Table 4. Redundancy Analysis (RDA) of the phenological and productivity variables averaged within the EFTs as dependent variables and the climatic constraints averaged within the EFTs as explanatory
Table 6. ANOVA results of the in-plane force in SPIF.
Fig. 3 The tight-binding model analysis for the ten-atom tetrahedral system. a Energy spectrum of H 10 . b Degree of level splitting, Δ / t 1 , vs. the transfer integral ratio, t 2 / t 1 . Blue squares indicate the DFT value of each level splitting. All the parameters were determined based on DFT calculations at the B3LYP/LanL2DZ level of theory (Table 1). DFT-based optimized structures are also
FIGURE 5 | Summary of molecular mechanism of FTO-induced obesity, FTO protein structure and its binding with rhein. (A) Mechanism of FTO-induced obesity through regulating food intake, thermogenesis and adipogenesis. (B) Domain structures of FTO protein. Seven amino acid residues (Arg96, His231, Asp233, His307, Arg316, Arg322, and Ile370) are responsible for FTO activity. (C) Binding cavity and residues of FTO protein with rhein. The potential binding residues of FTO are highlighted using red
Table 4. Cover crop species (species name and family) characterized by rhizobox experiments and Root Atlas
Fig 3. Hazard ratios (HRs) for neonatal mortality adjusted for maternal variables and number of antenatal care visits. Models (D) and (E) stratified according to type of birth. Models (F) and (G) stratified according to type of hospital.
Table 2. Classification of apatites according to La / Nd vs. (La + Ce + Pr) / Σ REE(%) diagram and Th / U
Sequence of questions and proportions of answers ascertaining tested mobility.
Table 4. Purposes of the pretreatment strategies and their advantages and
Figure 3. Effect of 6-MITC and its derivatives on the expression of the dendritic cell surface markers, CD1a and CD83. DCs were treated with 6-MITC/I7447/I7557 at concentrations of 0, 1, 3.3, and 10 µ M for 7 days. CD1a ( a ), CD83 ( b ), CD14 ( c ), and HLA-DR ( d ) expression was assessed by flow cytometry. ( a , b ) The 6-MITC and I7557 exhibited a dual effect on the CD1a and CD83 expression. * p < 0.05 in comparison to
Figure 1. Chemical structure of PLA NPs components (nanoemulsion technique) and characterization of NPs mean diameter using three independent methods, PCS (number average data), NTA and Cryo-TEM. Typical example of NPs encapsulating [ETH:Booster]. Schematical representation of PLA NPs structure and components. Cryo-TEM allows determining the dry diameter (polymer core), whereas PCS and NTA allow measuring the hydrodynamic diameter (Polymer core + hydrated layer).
□ □ □
Among the entries above, which lines include "according"? List them all.

Fig 3. Hazard ratios (HRs) for neonatal mortality adjusted for maternal variables and number of antenatal care visits. Models (D) and (E) stratified according to type of birth. Models (F) and (G) stratified according to type of hospital.
Table 2. Classification of apatites according to La / Nd vs. (La + Ce + Pr) / Σ REE(%) diagram and Th / U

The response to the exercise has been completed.